__What is expected__.
Reproduce the lines below with every "scientific name" switched to "species" and nothing else changed.

__Dataset entries__.
════════
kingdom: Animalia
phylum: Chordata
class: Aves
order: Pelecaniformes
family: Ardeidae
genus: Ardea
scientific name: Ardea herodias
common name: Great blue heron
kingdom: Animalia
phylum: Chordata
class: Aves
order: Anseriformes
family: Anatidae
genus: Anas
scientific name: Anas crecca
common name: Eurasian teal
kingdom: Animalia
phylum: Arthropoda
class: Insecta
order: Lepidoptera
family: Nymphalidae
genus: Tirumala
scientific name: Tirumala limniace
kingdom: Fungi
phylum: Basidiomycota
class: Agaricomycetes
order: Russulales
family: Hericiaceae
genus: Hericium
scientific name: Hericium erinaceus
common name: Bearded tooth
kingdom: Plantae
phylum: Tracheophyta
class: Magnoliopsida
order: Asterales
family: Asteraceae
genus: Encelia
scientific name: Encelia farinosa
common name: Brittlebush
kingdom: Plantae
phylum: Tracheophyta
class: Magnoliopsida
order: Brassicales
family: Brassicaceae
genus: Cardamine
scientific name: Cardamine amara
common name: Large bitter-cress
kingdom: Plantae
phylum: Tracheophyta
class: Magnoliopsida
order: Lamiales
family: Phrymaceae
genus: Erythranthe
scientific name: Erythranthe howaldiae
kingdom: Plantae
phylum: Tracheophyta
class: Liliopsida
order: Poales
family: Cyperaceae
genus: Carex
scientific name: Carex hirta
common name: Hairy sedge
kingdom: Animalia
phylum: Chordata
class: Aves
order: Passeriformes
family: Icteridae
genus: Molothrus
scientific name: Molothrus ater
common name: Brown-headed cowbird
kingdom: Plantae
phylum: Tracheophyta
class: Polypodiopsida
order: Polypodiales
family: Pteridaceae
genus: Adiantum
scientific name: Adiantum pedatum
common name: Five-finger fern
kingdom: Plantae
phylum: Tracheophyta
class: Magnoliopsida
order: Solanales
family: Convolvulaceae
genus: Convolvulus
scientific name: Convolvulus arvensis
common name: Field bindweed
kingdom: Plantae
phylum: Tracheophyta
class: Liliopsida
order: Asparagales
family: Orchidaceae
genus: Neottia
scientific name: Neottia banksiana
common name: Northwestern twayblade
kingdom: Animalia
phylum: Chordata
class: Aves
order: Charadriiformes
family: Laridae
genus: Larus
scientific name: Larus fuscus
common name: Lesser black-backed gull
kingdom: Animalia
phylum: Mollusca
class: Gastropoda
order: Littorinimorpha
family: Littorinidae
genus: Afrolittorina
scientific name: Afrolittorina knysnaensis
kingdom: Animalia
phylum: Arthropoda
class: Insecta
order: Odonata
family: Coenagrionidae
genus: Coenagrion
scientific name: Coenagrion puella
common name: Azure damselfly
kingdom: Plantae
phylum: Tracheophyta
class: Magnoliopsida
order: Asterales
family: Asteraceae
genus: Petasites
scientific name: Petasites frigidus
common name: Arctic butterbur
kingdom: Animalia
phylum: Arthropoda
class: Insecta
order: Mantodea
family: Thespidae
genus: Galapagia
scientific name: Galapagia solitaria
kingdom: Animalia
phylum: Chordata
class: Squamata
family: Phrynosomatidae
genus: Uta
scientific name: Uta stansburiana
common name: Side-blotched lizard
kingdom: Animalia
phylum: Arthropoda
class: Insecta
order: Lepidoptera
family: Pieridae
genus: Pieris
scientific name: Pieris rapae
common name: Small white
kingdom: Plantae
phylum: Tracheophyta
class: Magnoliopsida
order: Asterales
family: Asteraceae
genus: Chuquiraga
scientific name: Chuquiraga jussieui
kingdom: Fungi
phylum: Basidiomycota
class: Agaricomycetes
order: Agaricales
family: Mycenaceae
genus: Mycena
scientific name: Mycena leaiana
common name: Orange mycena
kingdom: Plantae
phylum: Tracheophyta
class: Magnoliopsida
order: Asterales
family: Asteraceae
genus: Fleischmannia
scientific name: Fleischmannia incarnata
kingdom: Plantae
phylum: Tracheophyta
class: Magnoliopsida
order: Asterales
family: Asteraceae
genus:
════════
__Response__.
kingdom: Animalia
phylum: Chordata
class: Aves
order: Pelecaniformes
family: Ardeidae
genus: Ardea
species: Ardea herodias
common name: Great blue heron
kingdom: Animalia
phylum: Chordata
class: Aves
order: Anseriformes
family: Anatidae
genus: Anas
species: Anas crecca
common name: Eurasian teal
kingdom: Animalia
phylum: Arthropoda
class: Insecta
order: Lepidoptera
family: Nymphalidae
genus: Tirumala
species: Tirumala limniace
kingdom: Fungi
phylum: Basidiomycota
class: Agaricomycetes
order: Russulales
family: Hericiaceae
genus: Hericium
species: Hericium erinaceus
common name: Bearded tooth
kingdom: Plantae
phylum: Tracheophyta
class: Magnoliopsida
order: Asterales
family: Asteraceae
genus: Encelia
species: Encelia farinosa
common name: Brittlebush
kingdom: Plantae
phylum: Tracheophyta
class: Magnoliopsida
order: Brassicales
family: Brassicaceae
genus: Cardamine
species: Cardamine amara
common name: Large bitter-cress
kingdom: Plantae
phylum: Tracheophyta
class: Magnoliopsida
order: Lamiales
family: Phrymaceae
genus: Erythranthe
species: Erythranthe howaldiae
kingdom: Plantae
phylum: Tracheophyta
class: Liliopsida
order: Poales
family: Cyperaceae
genus: Carex
species: Carex hirta
common name: Hairy sedge
kingdom: Animalia
phylum: Chordata
class: Aves
order: Passeriformes
family: Icteridae
genus: Molothrus
species: Molothrus ater
common name: Brown-headed cowbird
kingdom: Plantae
phylum: Tracheophyta
class: Polypodiopsida
order: Polypodiales
family: Pteridaceae
genus: Adiantum
species: Adiantum pedatum
common name: Five-finger fern
kingdom: Plantae
phylum: Tracheophyta
class: Magnoliopsida
order: Solanales
family: Convolvulaceae
genus: Convolvulus
species: Convolvulus arvensis
common name: Field bindweed
kingdom: Plantae
phylum: Tracheophyta
class: Liliopsida
order: Asparagales
family: Orchidaceae
genus: Neottia
species: Neottia banksiana
common name: Northwestern twayblade
kingdom: Animalia
phylum: Chordata
class: Aves
order: Charadriiformes
family: Laridae
genus: Larus
species: Larus fuscus
common name: Lesser black-backed gull
kingdom: Animalia
phylum: Mollusca
class: Gastropoda
order: Littorinimorpha
family: Littorinidae
genus: Afrolittorina
species: Afrolittorina knysnaensis
kingdom: Animalia
phylum: Arthropoda
class: Insecta
order: Odonata
family: Coenagrionidae
genus: Coenagrion
species: Coenagrion puella
common name: Azure damselfly
kingdom: Plantae
phylum: Tracheophyta
class: Magnoliopsida
order: Asterales
family: Asteraceae
genus: Petasites
species: Petasites frigidus
common name: Arctic butterbur
kingdom: Animalia
phylum: Arthropoda
class: Insecta
order: Mantodea
family: Thespidae
genus: Galapagia
species: Galapagia solitaria
kingdom: Animalia
phylum: Chordata
class: Squamata
family: Phrynosomatidae
genus: Uta
species: Uta stansburiana
common name: Side-blotched lizard
kingdom: Animalia
phylum: Arthropoda
class: Insecta
order: Lepidoptera
family: Pieridae
genus: Pieris
species: Pieris rapae
common name: Small white
kingdom: Plantae
phylum: Tracheophyta
class: Magnoliopsida
order: Asterales
family: Asteraceae
genus: Chuquiraga
species: Chuquiraga jussieui
kingdom: Fungi
phylum: Basidiomycota
class: Agaricomycetes
order: Agaricales
family: Mycenaceae
genus: Mycena
species: Mycena leaiana
common name: Orange mycena
kingdom: Plantae
phylum: Tracheophyta
class: Magnoliopsida
order: Asterales
family: Asteraceae
genus: Fleischmannia
species: Fleischmannia incarnata
kingdom: Plantae
phylum: Tracheophyta
class: Magnoliopsida
order: Asterales
family: Asteraceae
genus:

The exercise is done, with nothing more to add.